Art of Proprietation

Sunday, December 13, 2009

Changes in time

For the past nine months or so I have been periodically taking a series of photos and assembling them into panoramas from one location near where we have been developing our market garden. As is always with these time stop projects, I wish I had thought to start sooner and had captured more of the changes. But we have to start somewhere.

Panoramas North 20091213 Cropped

We started with an open field that had some trees and brush grown up in it.

Tuesday, December 08, 2009

My trailer is a fairweather friend

I think I over did using my trailer by one day this year.

I have a smallish 5X10 flat bed trailer that I use to to move things around with. It's a road trailer, single axle and it's rated for 3800 plus 800 on the tongue. It's not big enough to move my tractor with. But it can haul about 5 yards of horse manure, maybe seven yards of wood chips. It can hold as much as I want to haul with my two wheel drive 92 GMC van.

I have been making regular runs to a horse farm about ten miles away, building up a serious pile of poo. I figured I was about done with manure for the year, but I wanted to do one more run. I wanted to cover up the goat manure I got a week ago and I wanted to make one more dent in the horse farm's pile. It's good for them, saves renting a truck or paying for hauling to get rid of it. And it's good for us, we need a lot of organic material to incorporate into our silt and sand soil.

I have been pretty spoiled with the weather. Fifties into December. Over the weekend, we just had our first snow that really stuck. I intentionally waited a couple of days to be sure the roads would be clear. When I spoke to the horse farm this morning he threw in an aside, be carfully of the downhills, there might be some ice... But it was just an aside. I figured he meant some drainage water had frozen over night.

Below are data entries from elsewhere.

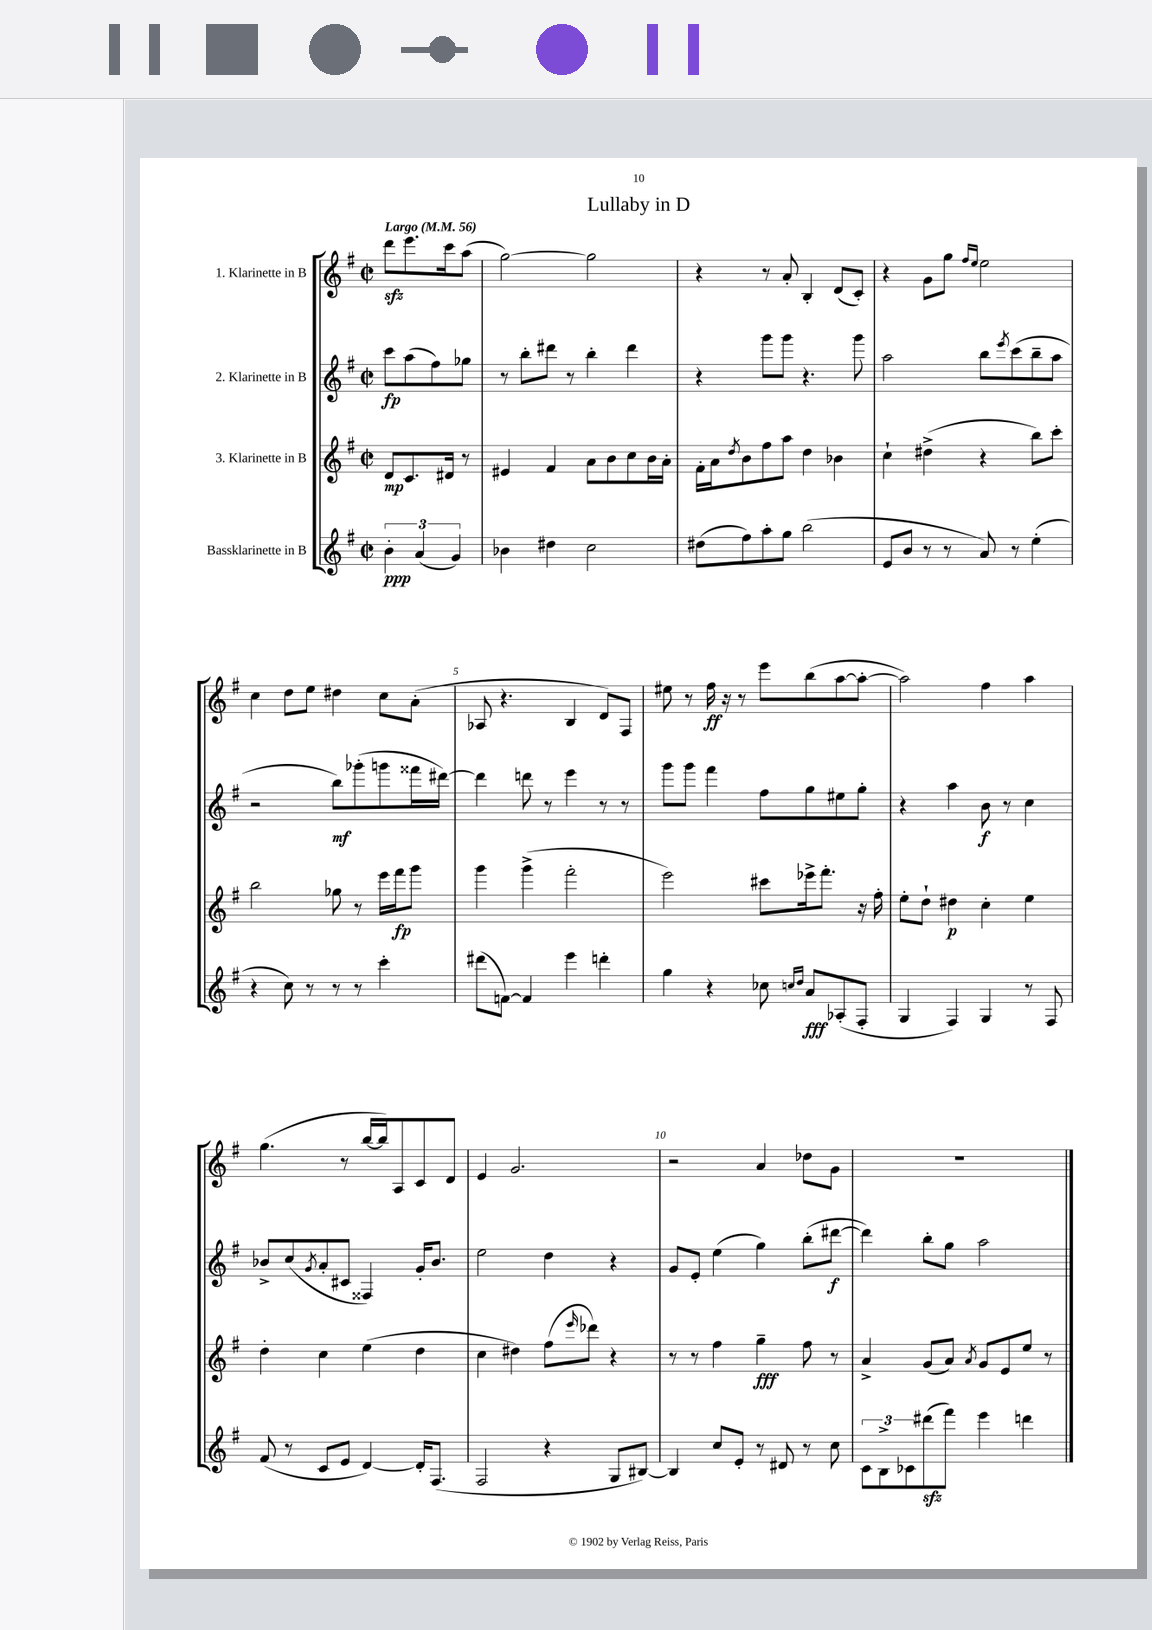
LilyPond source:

\header { title = "Lullaby in D" }
<<
\new StaffGroup <<
\new Staff = "s0" \with { instrumentName = "1. Klarinette in B" } {
    \clef treble \key g \major \defaultTimeSignature \time 2/2 \partial 2 \tempo "Largo" 4 = 56
    d'''8\sfz e'''8. c'''16 a''8( |
    g''2~) g''2 |
    r4 r8 a'8-. b4-. d'8( c'8-.) |
    r4 g'8 g''8 \grace { fis''16 e''16 } e''2 |
    c''4 d''8 e''8 dis''4 c''8 a'8-.( |
    aes8 r4. b4 d'8) fis8 |
    eis''8 r8 fis''16\ff r16 r8 e'''8 b''8( a''8~ a''8~-. |
    a''2) fis''4 a''4 |
    g''4.( r8 b''16~ b''16) a8 c'8 d'8 |
    e'4 g'2. |
    r2 a'4 des''8 g'8 |
    R1 \bar "|." |
}
\new Staff = "s1" \with { instrumentName = "2. Klarinette in B" } {
    \clef treble \key g \major \defaultTimeSignature \time 2/2 \partial 2
    c'''8\fp a''8( fis''8) ges''8 |
    r8 b''8-. dis'''8 r8 b''4-. dis'''4 |
    r4 g'''8 g'''8 r4. g'''8 |
    a''2 b''8 \acciaccatura { e'''8 } c'''8( b''8-- a''8 |
    r2 b''8\mf) ges'''8-.( g'''8 fisis'''16 dis'''16~) |
    dis'''4 d'''8 r8 e'''4 r8 r8 |
    g'''8 g'''8 fis'''4 fis''8 g''8 eis''8 g''8-. |
    r4 a''4 b'8\f r8 c''4 |
    bes'8-> c''8( \acciaccatura { g'8 } a'8-. cis'8 fisis4) g'16-. bes'8. |
    e''2 d''4 r4 |
    g'8 e'8-. e''4( g''4) b''8-.( dis'''8~\f |
    dis'''4) b''8-. g''8 a''2 \bar "|." |
}
\new Staff = "s2" \with { instrumentName = "3. Klarinette in B" } {
    \clef treble \key g \major \defaultTimeSignature \time 2/2 \partial 2
    d'8\mp c'8. dis'16 r8 |
    eis'4 fis'4 a'8 b'8 c''8 b'16 a'16-. |
    fis'16-. a'16 \acciaccatura { d''8 } b'8 fis''8 a''8 d''4 bes'4 |
    c''4-! dis''4->( r4 b''8) c'''8-. |
    b''2 ges''8 r8 e'''16 fis'''16\fp g'''8 |
    g'''4 g'''4->( fis'''2-. |
    e'''2) cis'''8 ees'''16-> fis'''8.-. r16 fis''16-. |
    e''8-. d''8-! dis''4\p c''4-. e''4 |
    d''4-. c''4 e''4( d''4 |
    c''4 dis''4) fis''8( \grace { e'''16 } des'''8) r4 |
    r8 r8 fis''4 g''4--\fff fis''8 r8 |
    a'4-> g'8( a'8) \acciaccatura { a'8 } g'8 e'8 e''8 r8 \bar "|." |
}
\new Staff = "s3" \with { instrumentName = "Bassklarinette in B" } {
    \clef treble \key g \major \defaultTimeSignature \time 2/2 \partial 2
    \tuplet 3/2 { b'4-.\ppp a'4( g'4) } |
    bes'4 dis''4 c''2 |
    dis''8( fis''8) a''8-. g''8 b''2( |
    e'8 b'8 r8 r8 a'8) r8 e''4-.( |
    r4 c''8) r8 r8 r8 c'''4-. |
    dis'''8( f'8~) f'4 e'''4 d'''4-. |
    g''4 r4 ces''8 \grace { c''16 d''16 } a'8\fff aes8-.( fis8-. |
    g4 fis4) g4 r8 fis8 |
    fis'8( r8 c'8 e'8 d'4~) d'16-. fis8.( |
    fis2 r4 g8 bis8~) |
    bis4 c''8 e'8-. r8 dis'8 r8 c''8 |
    \tuplet 3/2 { c'8 b8-> ces'8 } dis'''8\sfz( fis'''8) e'''4 d'''4 \bar "|." |
}
>>
>>
\layout { \context { \Score \override BarNumber.break-visibility = ##(#f #t #t) barNumberVisibility = #(every-nth-bar-number-visible 5) } }
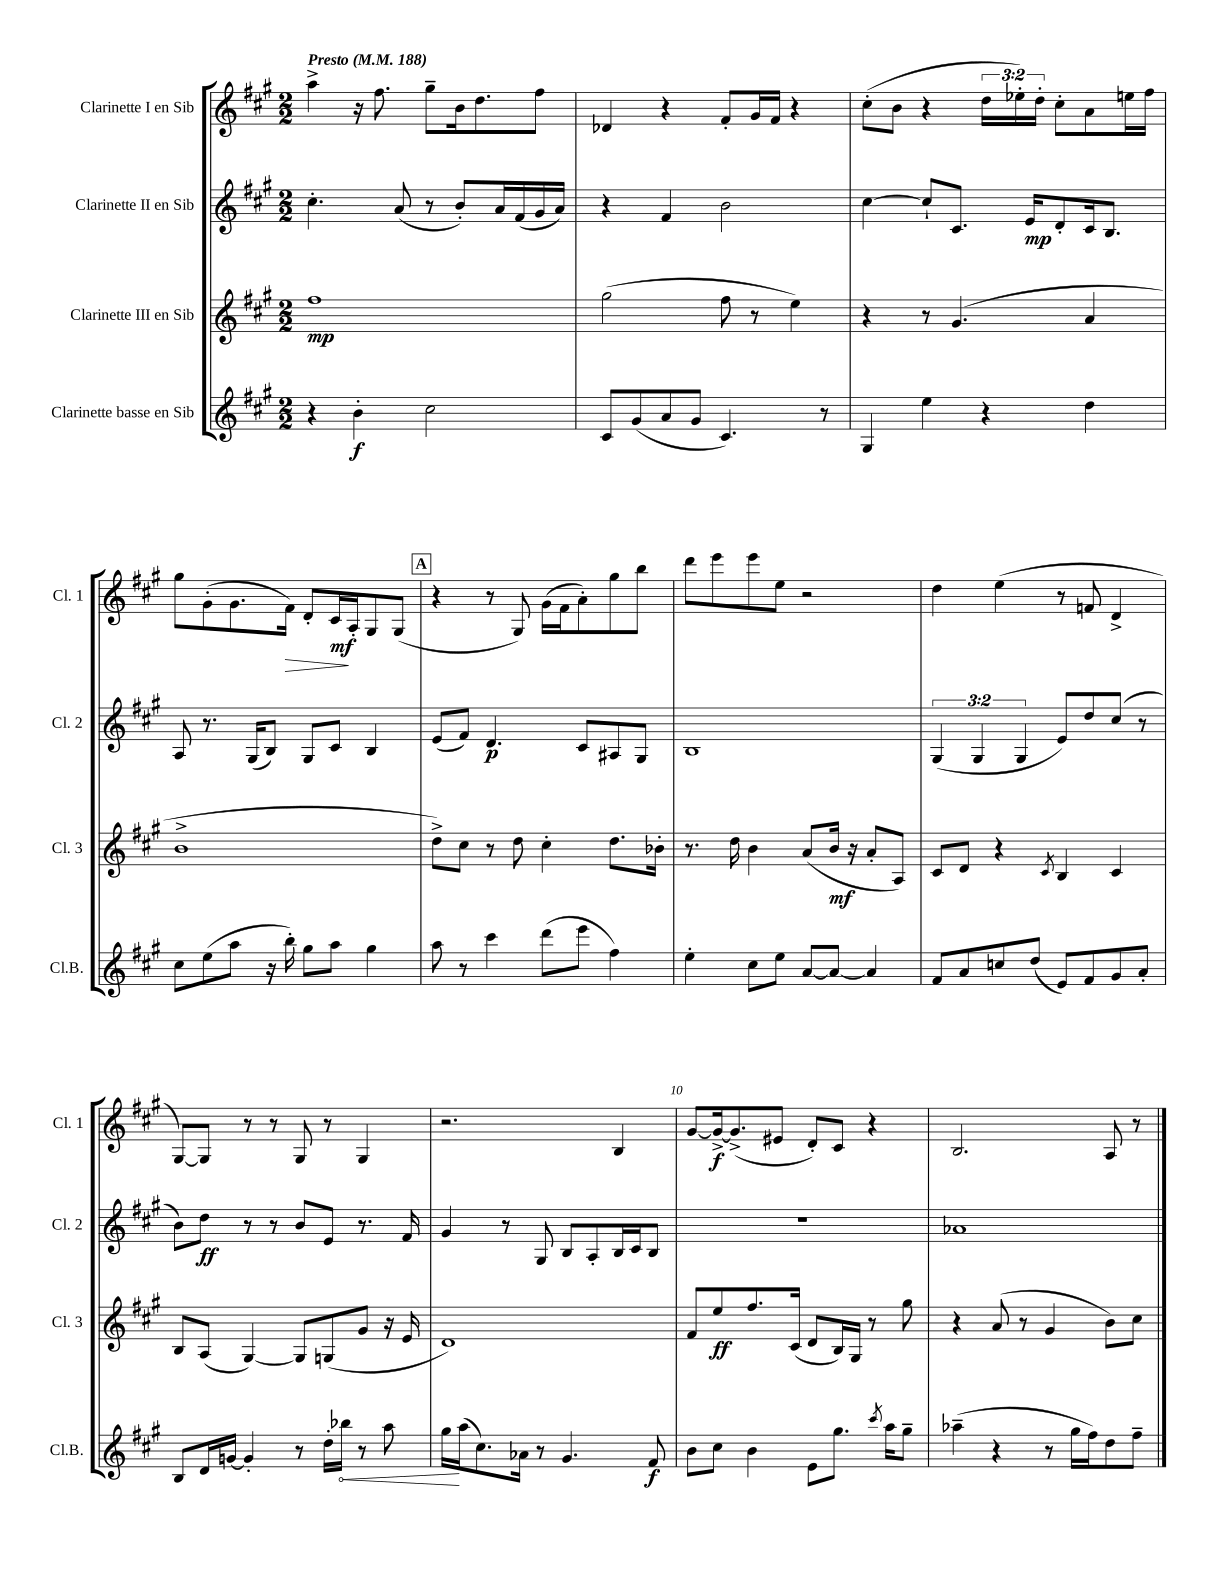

**kern	**kern	**kern	**kern
*staff4	*staff3	*staff2	*staff1
*clefG2	*clefG2	*clefG2	*clefG2
*k[f#c#g#]	*k[f#c#g#]	*k[f#c#g#]	*k[f#c#g#]
*M2/2	*M2/2	*M2/2	*M2/2
*MM188	*MM188	*MM188	*MM188
4r	1ff#	4.cc#'\	4aa^\
4b'\	.	.	16r
.	.	.	8.ff#\
.	.	(8a/	.
2cc#\	.	8r	8gg#~\L
.	.	8b'/L)	16b\k
.	.	.	8.dd\
.	.	16a/L	.
.	.	(16f#/	.
.	.	16g#/	8ff#\J
.	.	16a/JJ)	.
=	=	=	=
8c#/L	(2gg#\	4r	4d-/
(8g#/	.	.	.
8a/	.	4f#/	4r
8g#/J	.	.	.
4.c#/)	8ff#\	2b\	8f#'/L
.	8r	.	16g#/L
.	.	.	16f#/JJ
.	4ee\)	.	4r
8r	.	.	.
=	=	=	=
4G#/	4r	[4cc#\	(8cc#'\L
.	.	.	8b\J
4ee\	8r	8cc#`/]L	4r
.	(4.g#/	8.c#/J	.
4r	.	.	24dd\LL
.	.	.	24ee-'\)
.	.	16e/LK	.
.	.	.	24dd'\JJ
.	.	8d'/	8cc#'\L
4dd\	4a/	16c#/k	8a\
.	.	8.B/J	.
.	.	.	16ee\L
.	.	.	16ff#\JJ
=	=	=	=
8cc#\L	1b^	8A/	8gg#\L
(8ee\	.	8.r	(8g#'\
8aa\J	.	.	8.g#\
.	.	(16G#/LK	.
16r	.	8B/J)	.
16bb'\)	.	.	16f#\Jk)
8gg#\L	.	8G#/L	8d'/L
8aa\J	.	8c#/J	16c#/L
.	.	.	16A'/J
4gg#\	.	4B/	8G#/
.	.	.	(8G#/J
=	=	=	=
8aa\	8dd^\L)	(8e/L	4r
8r	8cc#\J	8f#/J)	.
4ccc#\	8r	4.d/	8r
.	8dd\	.	8G#/)
(8ddd\L	4cc#'\	.	(16g#\LL
.	.	.	16f#\J
8eee\J	.	8c#/L	8a'\)
4ff#\)	8.dd\L	8A#/	8gg#\
.	.	8G#/J	8bb\J
.	16b-'\Jk	.	.
=	=	=	=
4ee'\	8.r	1B	8ddd\L
.	.	.	8eee\
.	16dd\	.	.
8cc#\L	4b\	.	8eee\
8ee\J	.	.	8ee\J
[8a/L	(8a/L	.	2r
8a/_J	16b/Jk	.	.
.	16r	.	.
4a/]	8a'/L	.	.
.	8A/J)	.	.
=	=	=	=
8f#/L	8c#/L	(6G#/	4dd\
8a/	8d/J	.	.
.	.	6G#/	.
8cc/	4r	.	(4ee\
.	.	6G#/	.
(8dd/J	.	.	.
.	8qc#/	.	.
8e/L)	4B/	8e/L)	8r
8f#/	.	8dd/	8f/
8g#/	4c#/	(8cc#/J	4d^/
8a'/J	.	8r	.
=	=	=	=
8B/L	8B/L	8b\L)	[8G#/L)
16d/L	(8A/J	8dd\J	8G#/]J
[16g/JJ	.	.	.
4g'/]	[4G#/)	8r	8r
.	.	8r	8r
8r	8G#/]L	8b/L	8G#/
16dd'\LL	(8G/	8e/J	8r
16bb-\JJ	.	.	.
8r	8g#/J	8.r	4G#/
8aa\	16r	.	.
.	16e/	16f#/	.
=	=	=	=
16gg#\LL	1d)	4g#/	2.r
(16aa\J	.	.	.
8.cc#\)	.	.	.
.	.	8r	.
16a-\Jk	.	.	.
8r	.	8G#/	.
4.g#/	.	8B/L	.
.	.	8A'/	.
.	.	16B/L	4B/
.	.	16c#/J	.
8f#/	.	8B/J	.
=	=	=	=
8b\L	8f#/L	1r	[8g#/L
8cc#\J	8ee/	.	16g#^/_k
.	.	.	(8.g#^/]
4b\	8.ff#/	.	.
.	.	.	8e#/J
.	(16c#/Jk	.	.
8e\L	8d/L	.	8d'/L)
8.gg#\J	16B/L)	.	8c#/J
.	16G#/JJ	.	.
.	8r	.	4r
8qccc#/	.	.	.
16aa\LK	.	.	.
8gg#~\J	8gg#\	.	.
=	=	=	=
(4aa-~\	4r	1a-	2.B/
4r	(8a/	.	.
.	8r	.	.
8r	4g#/	.	.
16gg#\LL	.	.	.
16ff#\J)	.	.	.
8dd\	8b\L)	.	8A/
8ff#~\J	8cc#\J	.	8r
==	==	==	==
*-	*-	*-	*-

When I got there, the farm driveway looked fine, wet gravel. It winds in, mostly down hill, until the end, where there is a little rise. But as soon as we got onto the north side of the hill, it was all solid snow packed into ice. And somehow I didn't have enough momentum at the end and I started spining short of the top. And with the trailer, there was no faking it by hitting the gas and hoping you dig in. The problem got trickier, not only could I not get up the hill, I couldn't hold where I was, I started sliding backwards. Behind me, there was a pond on the north side and a ravine on the south. The road was basically a dam that formed the pond. And I had a choice of brakes or stearing. Pretty soon, I had the trailer jacknifed and was headed for the ravine. A distinctly unpleasant prospect. In retrospect, the trailer saved me, as the ravine only got steeper. The trailer draging like that is what brought me to a stop. And even if I had manged to make it into the farm without event, I never would have made it out. The hill is twice as long and high going out.

I bent the step bumper and tweeked the bumper hitch pretty good. Other than that, I think my pride is the only thing that really suffered. Getting pulled out of the ditch is embarassing. But I stilled managed to get two loads of manure home, about 10 yards. And my pile is now full. No more manure runs till dry weather in the spring.